Processing and Training: 100%|██████████| 7/7 [3:42:54<00:00, 1910.71s/it]
Making predictions...
Evaluating the model...


R-Squared Score (Accuracy): 78%


Train size: 480,538 samples
Test size: 120,299 samples

Overall runtime: 236 minutes.


In [None]:
# Calculating additional metrics
mae_evaluator = RegressionEvaluator(labelCol="price", predictionCol="exp_prediction", metricName="mae")
mae = mae_evaluator.evaluate(predictions)

mse_evaluator = RegressionEvaluator(labelCol="price", predictionCol="exp_prediction", metricName="mse")
mse = mse_evaluator.evaluate(predictions)

rmse_evaluator = RegressionEvaluator(labelCol="price", predictionCol="exp_prediction", metricName="rmse")
rmse = rmse_evaluator.evaluate(predictions)

print("Additional Metrics:")
print(f"Mean Absolute Error: {round(mae)}")
print(f"Mean Squared Error: {round(mse)}")
print(f"Root Mean Squared Error: {round(rmse)}")

Additional Metrics:
Mean Absolute Error: 3629
Mean Squared Error: 83,982,448
Root Mean Squared Error: 9164


The Mean Absolute Error (`MAE`) of **\$3629**  suggests that, on average, the predicted car prices deviate from the actual prices by this amount.
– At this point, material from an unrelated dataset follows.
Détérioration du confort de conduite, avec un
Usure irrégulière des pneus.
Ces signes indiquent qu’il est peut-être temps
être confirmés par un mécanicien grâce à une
Given that the Mean car price is **\$28,334** , this error represents about `~12.0% of the mean price`, which suggests that the model performs very well.

In [None]:
# Feature Importance (for Random Forest)
feature_importance = model.featureImportances
features_list = pipeline_model.stages[-2].getInputCols()  # Getting feature names from VectorAssembler

# Sorting features by their importance in descending order
sorted_features = [feature for feature, importance in sorted(zip(features_list, feature_importance), key=lambda x: x[1], reverse=True)]

# Printing ranked features from highest to lowest
print("Top 10 Features Ranked by Importance (Highest to Lowest):")
for rank, feature in enumerate(sorted_features[:10], 1):  # Limiting to top 10 features
    print(f"{rank}. {feature}")

Top 10 Features Ranked by Importance (Highest to Lowest):
1. log_mileage
2. year
3. horsepower
4. torque
5. is_new
6. width
7. savings_amount
8. fuel_tank_volume
9. franchise_dealer
10. engine_displacement


In [None]:
import pyspark

# Getting the list of all variables in the current notebook environment
for var_name in dir():
    # Checking if the variable is a Spark DataFrame
    if isinstance(eval(var_name), pyspark.sql.dataframe.DataFrame):
        # Deleting the variables
        del globals()[var_name]

# Performing garbage collection
import gc
_ = gc.collect()
print("All DataFrames have been deleted.")


spark.catalog.clearCache()
spark.stop()
print("Spark Stopped !")

All DataFrames have been deleted.
Spark Stopped !